In one of life’s little synergies, at about the same time that we were editing these articles, I came across a February 8 New York Times article (“Motivated By a Tax, Irish Spurn Plastic Bags,” by Elisabeth Rosenthal). Since 2002, Irish supermarkets, by government edict, have been charging shoppers 33 cents for every plastic bag that they use. Immediately after the tax went into place, plastic bag usage dropped by 94 percent, with almost everyone choosing to use cloth bags for shopping. Lest grocers turn to paper bags (not a whole lot better than plastic, according to some studies), Ireland’s environment minister said he would tax those as well.

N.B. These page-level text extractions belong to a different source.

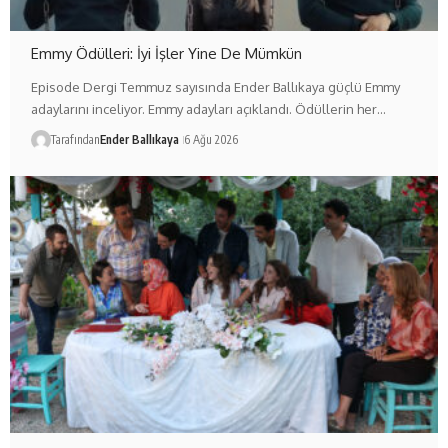
Emmy Ödülleri: İyi İşler Yine De Mümkün
Episode Dergi Temmuz sayısında Ender Ballıkaya güçlü Emmy
adaylarını inceliyor. Emmy adayları açıklandı. Ödüllerin her…
Tarafından
Ender Ballıkaya
6 Ağu 2026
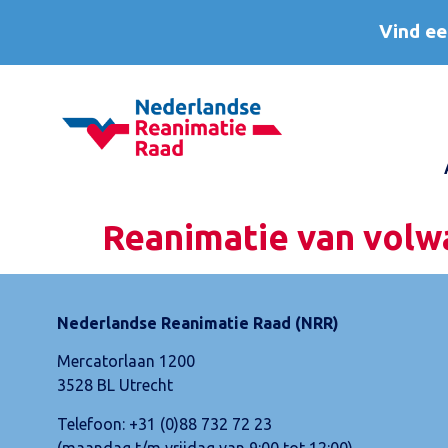
Vind ee
Reanimatie van volw
Nederlandse Reanimatie Raad (NRR)
Mercatorlaan 1200
3528 BL Utrecht
Telefoon:
+31 (0)88 732 72 23
(maandag t/m vrijdag van 9:00 tot 12:00)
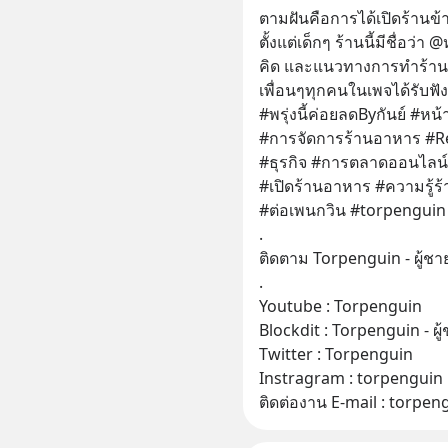
ตามฝันคือการได้เปิดร้านข้า
ตั้งแต่เด็กๆ ร้านนี้มีชื่อว่า 
คิด และแนวทางการทำร้านอ
เพื่อนๆทุกคนในเพจได้รับฟั
#พรุ่งนี้ค่อยลดByกันย์ #หน้า
#การจัดการร้านอาหาร #
#ธุรกิจ #การตลาดออนไลน์
#เปิดร้านอาหาร #ความรู้ร
#ต่อเพนกวิน #torpenguin
.
ติดตาม Torpenguin - ผู้ชา
.
Youtube : Torpenguin
Blockdit : Torpenguin - ผ
Twitter : Torpenguin
Instragram : torpenguin
ติดต่องาน E-mail : torp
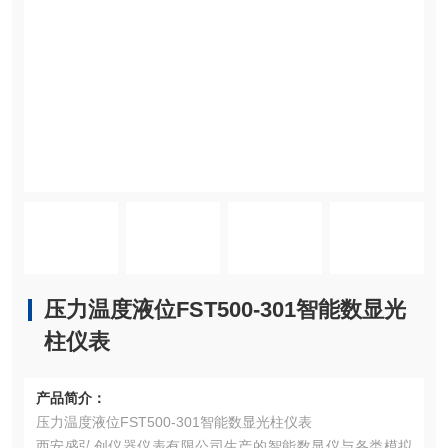
压力温度液位FST500-301智能数显光
柱仪表
产品简介：
压力温度液位FST500-301智能数显光柱仪表
西安盛弘创仪器仪表有限公司生产的​智能数显仪与各类模拟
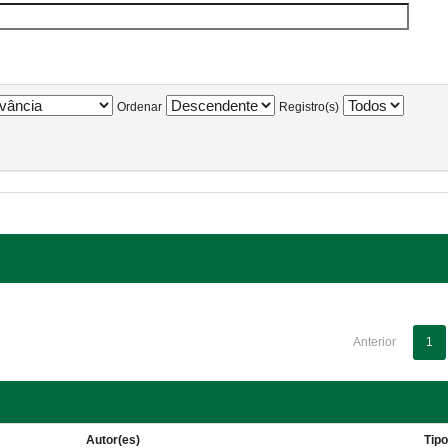
Ordenar
Registro(s)
Anterior
1
Autor(es)
Tip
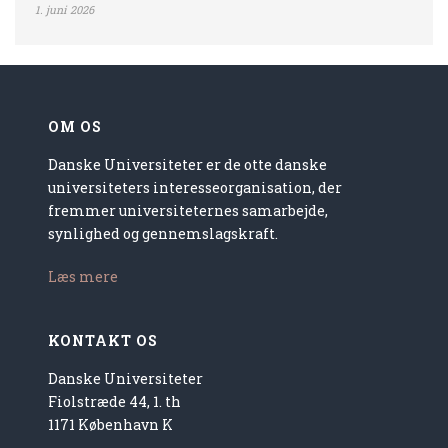
1. juni 2026
OM OS
Danske Universiteter er de otte danske
universiteters interesseorganisation, der
fremmer universiteternes samarbejde,
synlighed og gennemslagskraft.
Læs mere
KONTAKT OS
Danske Universiteter
Fiolstræde 44, 1. th
1171 København K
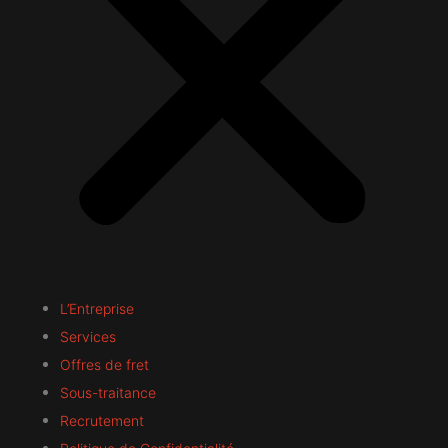
L’Entreprise
Services
Offres de fret
Sous-traitance
Recrutement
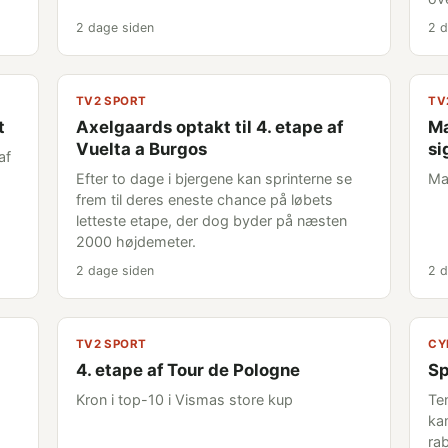
2 dage siden
2 d
TV2 SPORT
TV
t
Axelgaards optakt til 4. etape af
Ma
Vuelta a Burgos
si
af
Efter to dage i bjergene kan sprinterne se
Ma
frem til deres eneste chance på løbets
letteste etape, der dog byder på næsten
2000 højdemeter.
2 dage siden
2 d
TV2 SPORT
CY
4. etape af Tour de Pologne
Sp
Kron i top-10 i Vismas store kup
Te
ka
rab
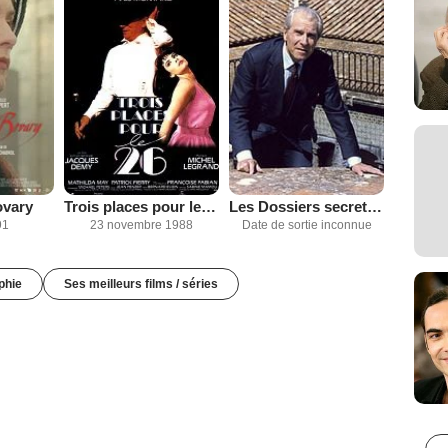
vary
Trois places pour le 26
Les Dossiers secrets de l'inspecteur Lavardin
91
23 novembre 1988
Date de sortie inconnue
phie
Ses meilleurs films / séries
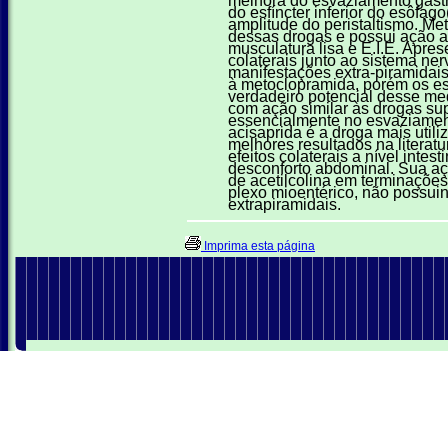
do esfíncter inferior do esôfago
amplitude do peristaltismo. Me
dessas drogas e possui ação a
musculatura lisa e E.I.E. Apres
colaterais junto ao sistema ner
manifestações extra-piramidais
à metoclopramida, porém os es
verdadeiro potencial desse me
com ação similar às drogas sup
essencialmente no esvaziamen
acisaprida é a droga mais uti
melhores resultados na literat
efeitos colaterais a nível intes
desconforto abdominal. Sua aç
de acetilcolina em terminaçõe
plexo mioentérico, não possuind
extrapiramidais.
Imprima esta página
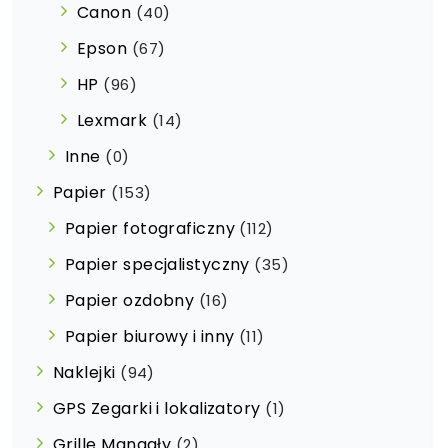
Canon
(40)
Epson
(67)
HP
(96)
Lexmark
(14)
Inne
(0)
Papier
(153)
Papier fotograficzny
(112)
Papier specjalistyczny
(35)
Papier ozdobny
(16)
Papier biurowy i inny
(11)
Naklejki
(94)
GPS Zegarki i lokalizatory
(1)
Grille Mangały
(2)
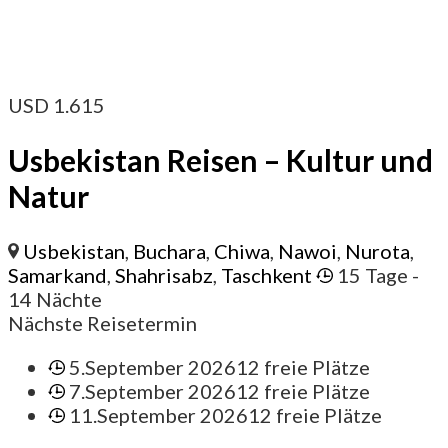
USD
1.615
Usbekistan Reisen – Kultur und
Natur
Usbekistan
,
Buchara
,
Chiwa
,
Nawoi
,
Nurota
,
Samarkand
,
Shahrisabz
,
Taschkent
15 Tage
-
14 Nächte
Nächste Reisetermin
5.September 2026
12 freie Plätze
7.September 2026
12 freie Plätze
11.September 2026
12 freie Plätze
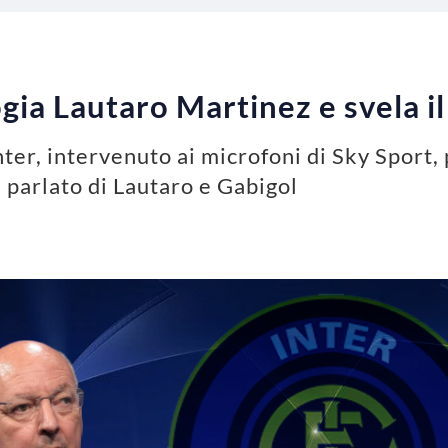
gia Lautaro Martinez e svela il
ter, intervenuto ai microfoni di Sky Sport, 
a parlato di Lautaro e Gabigol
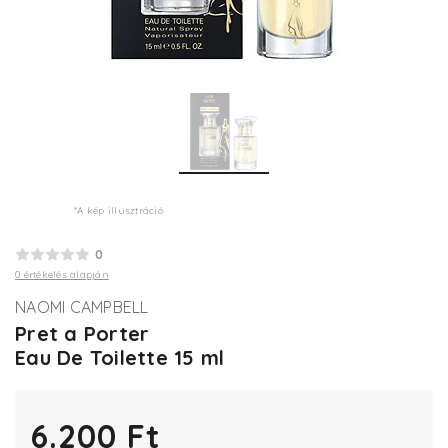
*A kép illusztráció
0
0 értékelés alapján
NAOMI CAMPBELL
Pret a Porter
Eau De Toilette 15 ml
6.200 Ft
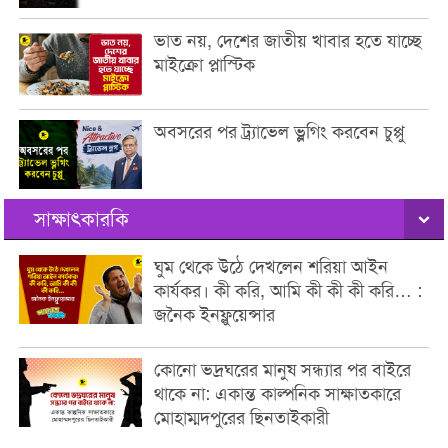
ভাত নয়, দেশের জাতীয় খাবার হতে যাচ্ছে
মাইক্রো প্লাস্টিক
অবসরের পর ট্র্যাভেল ভ্লগিং করবেন চুপ্পু
সাক্ষাৎকারকি
ঘুম থেকে উঠে দেখলেন শরিয়া আইন
কার্যকর। কী করি, আমি কী কী কী করি… :
জনৈক ইনফ্লুয়েন্সার
কোনো ভদ্রঘরের মানুষ সন্ধ্যার পর বাইরে
থাকে না: একান্ত কাল্পনিক সাক্ষাতকারে
মোহাম্মদপুরের ছিনতাইকারী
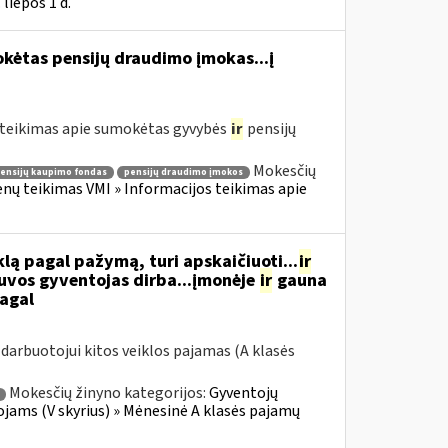
liepos 1 d.
kėtas pensijų draudimo įmokas...į
teikimas apie sumokėtas gyvybės
ir
pensijų
Mokesčių
ensijų kaupimo fondas
pensijų draudimo įmokos
 teikimas VMI » Informacijos teikimas apie
ą pagal pažymą, turi apskaičiuoti...
ir
tuvos gyventojas dirba...įmonėje
ir
gauna
pagal
arbuotojui kitos veiklos pajamas (A klasės
Mokesčių žinyno kategorijos:
Gyventojų
ojams (V skyrius) » Mėnesinė A klasės pajamų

The amazing thing is not that the government imposed the tax, but that it took so little motivation for people to change. Paying an extra buck to bag three sacks of groceries in plastic, perhaps $30 worth of food, is not that much incentive. But it worked, proving that most of us just need a nudge in the right direction.

For me, the nudge came a week after reading that article. My wife and I walked into Trader Joe’s, and there on a big rack were both canvas and recycled-plastic reusable shopping bags, $2.99 and 99 cents, respectively. I picked up a bunch of them--the cheap ones, of course.

As much as it would be nice if people and companies always acted out of altruism, it rarely works that way. Sometimes it takes a nudge--legal, financial, or just being hit over the head enough times.